A abundância de frutas em torno da nossa casa criou momentos inesquecíveis. Aromas estão presentes, conforme a estação do ano. Um dos trabalhos sagrados para a minha mãe consistia em “fazer schmia”.
A primeira tarefa consistia na colheita de peras, fruto onipresente devido à abundância. Recolhidas, as frutas eram lavadas no capricho pela dona Gerti e depois eram depositadas em balaios. A tarefa seguinte exigia paciência e habilidade: descascar a pilha de frutas antes de serem transformadas naquela maravilhosa geleia. Perdão! Confundir geleia com “schmia” é pecado imperdoável para um piá branquelo nascido e criado na colônia.
Depois da “Operação Descascar” as mãos da minha mãe ficaram escuras pelo manuseio das frutas. Ela aproveitava toda a fruta porque a casca extraída era muito fina. Herdei esta habilidade para devorar laranjas de umbigo no inverno!
A convivência com os vizinhos e amigos
forjou em mim o senso de solidariedade
O processo de “fabricação” propriamente dita começava com o dia ainda escuro. Toras de lenha eram acomodadas em uma redoma erguida de tijolos sobre os quais era acomodado o tacho. As peras eram colocadas sob o forte calor de um braseiro vermelho. Dona Gerti passava horas usando uma espécie de remo para manter a mistura homogênea.
– O segredo é manter o ritmo e não parar! – Ensinava com aquela voz baixinha.
O calor causava respingos daquela massa fervente que atingiam minha mãe, provocando bolhas nas pernas e nas mãos, mas ela não reclamava. Quase no final do dia, a lida terminava e a próxima etapa, com a mistura já resfriada, era em encher vidros usados, cuidadosamente higienizados, até a borda com aquela gostosura.

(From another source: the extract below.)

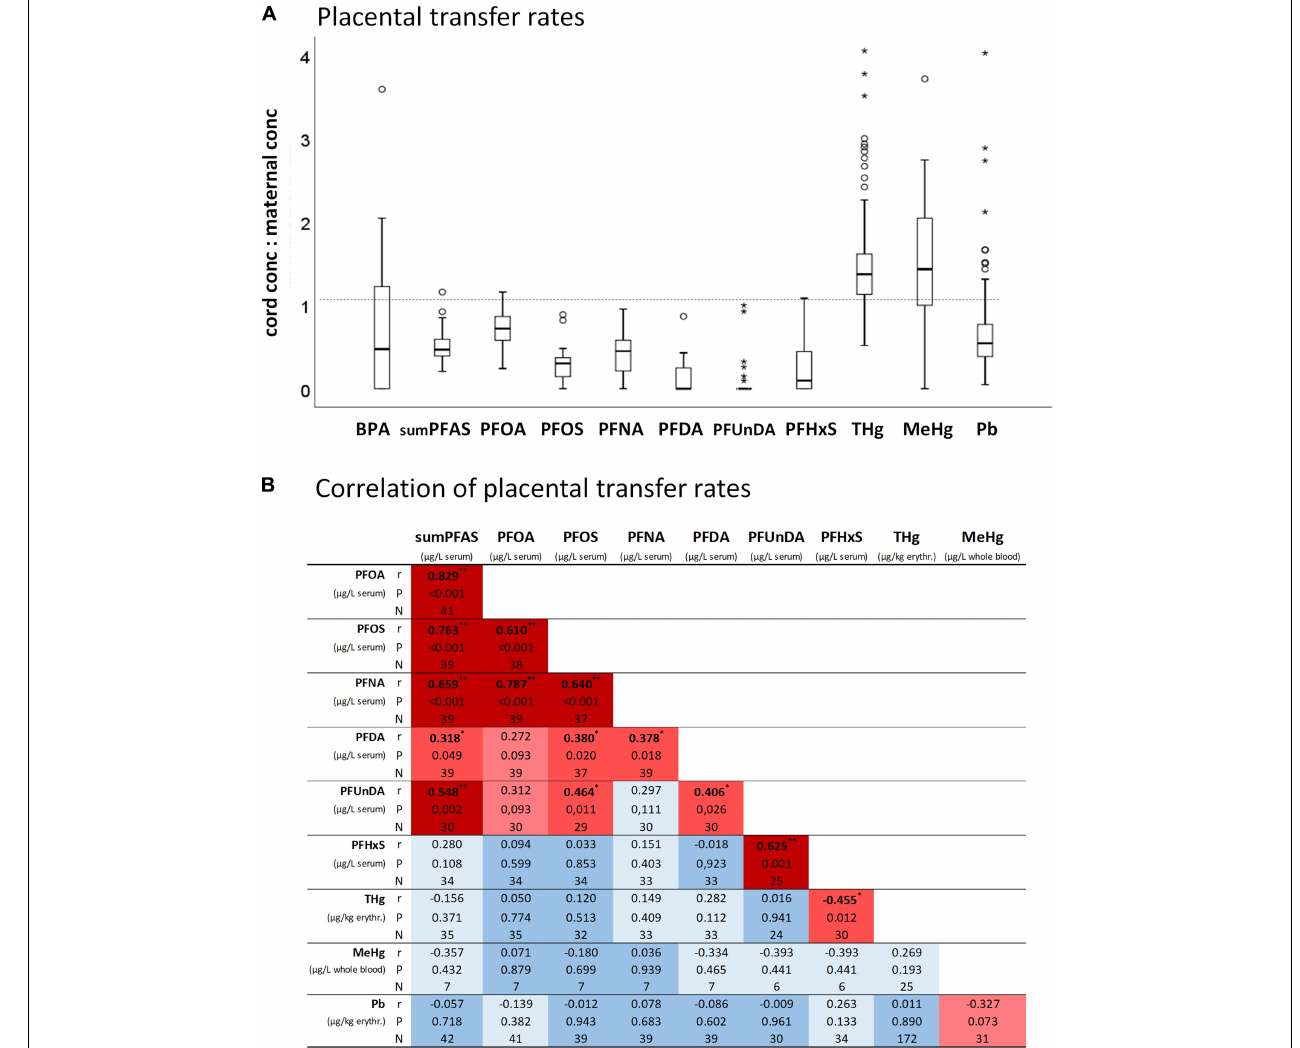
FIGURE 3 | (A) Placental transfer rates (i.e., umbilical cord blood concentrations to maternal blood concentrations) of BPA ( N = 14), sumPFAS ( N = 42), PFOA ( N = 41), PFOS ( N = 39), PFNA ( N = 39), PFDA ( N = 39), PFUnDA ( N = 30), PFHxS ( N = 34), THg ( N = 172), MeHg ( N = 32), Pb ( N = 198). (B) Correlation heatmap of placental transfer rates. * P < 0.05 and ** P < 0.01 from Spearman correlation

Parte da produção era acomodada na despensa da nossa casa. A maior parte, porém, era distribuída entre vizinhos e amigos, rotina semelhante quando do abate de um suíno e na colheita de frutas e verduras. Neste e em outros “eventos” da vizinhança, a partilha coletiva era marca de uma época muito diferente da “modernidade” e do egoísmo atual.